A travers leurs diverses associations, ces humanistes pratiquent l’éducation permanente aux valeurs de la laïcité à savoir la séparation de l’église et de l’Etat, défendre la liberté de croyances et de non  croyance, la liberté d’expression. Ils entendent bien, promouvoir la non-discrimination de genre, d’ethnie, de nationalité, de religion, de croyance, d’handicaps, d’âge, d’orientation sexuelle. Ils apportent l’assistance morale aux personnes en souffrance face à un deuil, à l’emprisonnement, à l’avortement, à l’euthanasie, à des doutes philosophiques, à des renoncements religieux… Bref, dépasser l’obscurantisme et promouvoir les connaissances et la raison, comme au XVIIIe s.

Le chantier est vaste, ainsi que le rappelait Pierre Galand pour sa dernière présidence de l’AG de la FHE : le projet européen est en danger, d’abord à cause du Brexit mais surtout à cause de la marée populiste dans certains pays européens, une émergence accentuée par l’élection de Donald Trump aux Etats-Unis. Nos valeurs les plus chères sont menacées : la solidarité avec les plus vulnérables, les droits des minorités, l’intégrité du corps des femmes, la justice sociale, etc.

Le deuxième gros problème est l’importance du religieux dans la conduite de la politique européenne : le 24 mars 2017, les chefs d’Etats et de gouvernements européens, réunis pour discuter du futur de l’Europe, ont posé dans la Chapelle Sixtine avec le Pape François après une audience au Vatican. Comme s’ils cherchaient une bénédiction catholique pour l’Europe au lieu d’affirmer la laïcité qui permet de répondre aux attentes de tous. Le poids de l’église catholique est particulièrement visible dans les pays les plus extrémistes de droite comme la Hongrie, la Pologne mais il croise aussi le repli identitaire de mouvements populistes comme en France, en Allemagne, aux Pays-Bas. Peur de l’immigration peur de l’islam radical, injustices sociales, mondialisation ravageuse pour la masse des peuples : le cocktail est détonnant et les instances européennes ne se réveillent que trop tard.

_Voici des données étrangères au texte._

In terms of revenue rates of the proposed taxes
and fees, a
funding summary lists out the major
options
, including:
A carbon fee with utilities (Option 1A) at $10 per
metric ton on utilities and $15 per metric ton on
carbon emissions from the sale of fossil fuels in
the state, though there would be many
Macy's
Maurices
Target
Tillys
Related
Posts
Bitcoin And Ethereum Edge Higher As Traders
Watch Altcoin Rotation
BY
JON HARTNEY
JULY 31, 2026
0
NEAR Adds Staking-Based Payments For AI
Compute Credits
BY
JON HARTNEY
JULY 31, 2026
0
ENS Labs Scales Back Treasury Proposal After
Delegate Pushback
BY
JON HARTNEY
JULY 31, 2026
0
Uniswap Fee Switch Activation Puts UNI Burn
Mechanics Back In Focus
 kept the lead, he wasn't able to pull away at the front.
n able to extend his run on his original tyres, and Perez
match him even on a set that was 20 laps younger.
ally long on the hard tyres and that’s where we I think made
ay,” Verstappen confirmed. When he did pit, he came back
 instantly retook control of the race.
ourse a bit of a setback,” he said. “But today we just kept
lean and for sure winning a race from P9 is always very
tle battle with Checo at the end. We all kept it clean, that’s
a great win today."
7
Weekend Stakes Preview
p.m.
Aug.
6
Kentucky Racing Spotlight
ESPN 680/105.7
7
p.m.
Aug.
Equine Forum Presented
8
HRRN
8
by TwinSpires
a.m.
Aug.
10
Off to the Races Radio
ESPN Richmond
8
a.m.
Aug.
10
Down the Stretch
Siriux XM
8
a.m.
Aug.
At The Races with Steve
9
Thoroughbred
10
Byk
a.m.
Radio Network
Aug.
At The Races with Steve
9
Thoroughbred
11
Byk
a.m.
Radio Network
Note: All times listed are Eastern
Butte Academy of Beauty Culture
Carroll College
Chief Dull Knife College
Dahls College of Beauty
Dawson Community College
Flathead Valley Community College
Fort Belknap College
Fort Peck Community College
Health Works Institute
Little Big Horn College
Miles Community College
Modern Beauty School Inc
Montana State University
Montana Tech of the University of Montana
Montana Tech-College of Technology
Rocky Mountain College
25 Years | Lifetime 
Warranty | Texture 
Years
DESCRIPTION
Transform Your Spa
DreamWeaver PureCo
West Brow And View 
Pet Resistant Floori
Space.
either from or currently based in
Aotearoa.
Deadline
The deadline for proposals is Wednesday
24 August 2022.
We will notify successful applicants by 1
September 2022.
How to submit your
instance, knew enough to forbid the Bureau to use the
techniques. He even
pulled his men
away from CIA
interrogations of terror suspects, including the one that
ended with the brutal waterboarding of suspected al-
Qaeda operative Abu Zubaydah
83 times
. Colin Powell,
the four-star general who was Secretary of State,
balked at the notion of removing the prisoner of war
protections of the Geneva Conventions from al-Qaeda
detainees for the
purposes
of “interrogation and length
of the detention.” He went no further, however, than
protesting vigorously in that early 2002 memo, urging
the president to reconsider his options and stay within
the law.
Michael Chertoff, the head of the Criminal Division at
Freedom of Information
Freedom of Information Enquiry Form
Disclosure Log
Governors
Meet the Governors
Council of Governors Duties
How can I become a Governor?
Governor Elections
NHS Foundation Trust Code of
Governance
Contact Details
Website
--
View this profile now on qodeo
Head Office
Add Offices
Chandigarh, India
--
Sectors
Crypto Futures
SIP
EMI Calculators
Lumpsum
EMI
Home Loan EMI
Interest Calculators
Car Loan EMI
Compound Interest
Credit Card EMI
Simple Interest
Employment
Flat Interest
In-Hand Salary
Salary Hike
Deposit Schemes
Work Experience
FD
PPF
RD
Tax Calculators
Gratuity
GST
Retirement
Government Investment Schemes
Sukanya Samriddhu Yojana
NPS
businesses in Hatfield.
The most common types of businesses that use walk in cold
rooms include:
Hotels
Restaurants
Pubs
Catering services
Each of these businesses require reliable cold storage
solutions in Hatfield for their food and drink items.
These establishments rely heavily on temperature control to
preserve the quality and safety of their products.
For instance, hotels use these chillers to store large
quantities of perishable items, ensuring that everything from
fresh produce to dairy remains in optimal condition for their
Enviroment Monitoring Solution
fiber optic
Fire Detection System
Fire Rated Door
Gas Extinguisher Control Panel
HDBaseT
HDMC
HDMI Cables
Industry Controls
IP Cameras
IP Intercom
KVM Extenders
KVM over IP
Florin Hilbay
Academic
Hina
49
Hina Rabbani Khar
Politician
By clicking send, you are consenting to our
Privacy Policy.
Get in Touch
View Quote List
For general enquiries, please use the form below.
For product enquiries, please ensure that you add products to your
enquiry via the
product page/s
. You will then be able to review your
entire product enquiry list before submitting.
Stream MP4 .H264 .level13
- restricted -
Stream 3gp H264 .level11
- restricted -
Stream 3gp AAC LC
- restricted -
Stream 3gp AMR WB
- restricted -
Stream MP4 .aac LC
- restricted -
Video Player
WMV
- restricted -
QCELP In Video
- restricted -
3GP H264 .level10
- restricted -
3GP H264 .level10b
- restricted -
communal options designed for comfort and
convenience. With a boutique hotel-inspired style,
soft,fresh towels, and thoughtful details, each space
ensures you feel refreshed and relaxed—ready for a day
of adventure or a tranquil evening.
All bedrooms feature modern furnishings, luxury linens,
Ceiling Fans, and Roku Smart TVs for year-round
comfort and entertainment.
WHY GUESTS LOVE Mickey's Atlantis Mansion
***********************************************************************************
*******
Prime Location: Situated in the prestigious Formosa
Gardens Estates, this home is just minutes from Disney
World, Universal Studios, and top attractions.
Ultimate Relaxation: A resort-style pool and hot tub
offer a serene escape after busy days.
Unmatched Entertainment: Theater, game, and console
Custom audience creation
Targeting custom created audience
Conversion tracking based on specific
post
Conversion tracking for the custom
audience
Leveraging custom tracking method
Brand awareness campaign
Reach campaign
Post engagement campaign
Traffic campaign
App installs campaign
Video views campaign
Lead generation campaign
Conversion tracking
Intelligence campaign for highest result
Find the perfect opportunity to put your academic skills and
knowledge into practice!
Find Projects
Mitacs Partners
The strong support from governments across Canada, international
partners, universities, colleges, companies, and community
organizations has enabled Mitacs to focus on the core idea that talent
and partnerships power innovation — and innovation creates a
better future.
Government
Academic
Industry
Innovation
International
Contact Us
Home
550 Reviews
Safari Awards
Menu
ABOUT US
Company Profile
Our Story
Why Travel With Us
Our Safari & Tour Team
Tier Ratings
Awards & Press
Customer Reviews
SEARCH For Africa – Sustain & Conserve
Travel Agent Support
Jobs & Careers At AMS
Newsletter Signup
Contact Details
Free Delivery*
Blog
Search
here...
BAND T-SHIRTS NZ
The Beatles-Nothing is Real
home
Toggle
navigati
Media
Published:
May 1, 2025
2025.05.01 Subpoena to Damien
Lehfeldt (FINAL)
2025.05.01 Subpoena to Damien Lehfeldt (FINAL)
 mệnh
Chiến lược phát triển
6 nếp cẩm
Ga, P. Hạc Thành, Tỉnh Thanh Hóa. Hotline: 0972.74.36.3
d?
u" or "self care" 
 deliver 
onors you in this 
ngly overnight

Face à l’ampleur de la déliquescence de l’idéal européen, les associations humanistes tentent vaille que vaille d’épauler les mouvements sociaux et citoyens en informant les citoyens, en interpellant les pouvoirs publics, en diffusant des outils d’éducation permanente : une tâche qui prend du temps face à l’urgence politique et sociale mais essentielle pour alimenter le débat démocratique.  

Informer, dénoncer, lutter contre le politiquement correct, défendre la liberté d’expression, défendre les droits des minorités, retourner aux règles européennes (la Charte européenne des droits de l’Homme notamment) et des Nations Unies : tel est le cap tracé pour les humanistes européens. Pour cela, ils devront travailler sur les politiques opaques de nombre de gouvernements nationaux qui prennent des décisions difficiles pour les populations, en conseils européens, portes closes et viennent ensuite devant leurs propres parlements accuser l’Europe. Parce que leurs origines sont diverses, ils devront intégrer les cultures, les religions et surtout les valeurs partagées, celui des droits humains.  

http://humanistfederation.eu/

Lire : Une révolution des esprits

« Les Lumières radicales sont le système d’idées qui, historiquement, a principalement façonné les valeurs sociales et culturelles les plus fondamentales du monde occidental à l’époque postchrétienne. (…) Mais cette manière de penser est également devenue – dans de nombreux pays d’Asie et d’Afrique et dans la Russie contemporaine notamment – la principale source d’espoir et d’inspiration pour tous les humanistes assaillis et harcelés, pour tous les défenseurs de l’égalité et des droits de l’homme qui, contre des forces bien souvent écrasantes, luttent héroïquement pour les libertés humaines fondamentales et pour la dignité, y compris des femmes, des minorités, des homosexuels et des apostats, face à la résurgence de toutes les formes de bigoterie, d’oppression et de préjugés qui, dans une grande partie du monde actuel, paraissent étendre inexorablement leur empire. »

Jonathan Israel. « Une révolution des esprits ». Ed. Agone.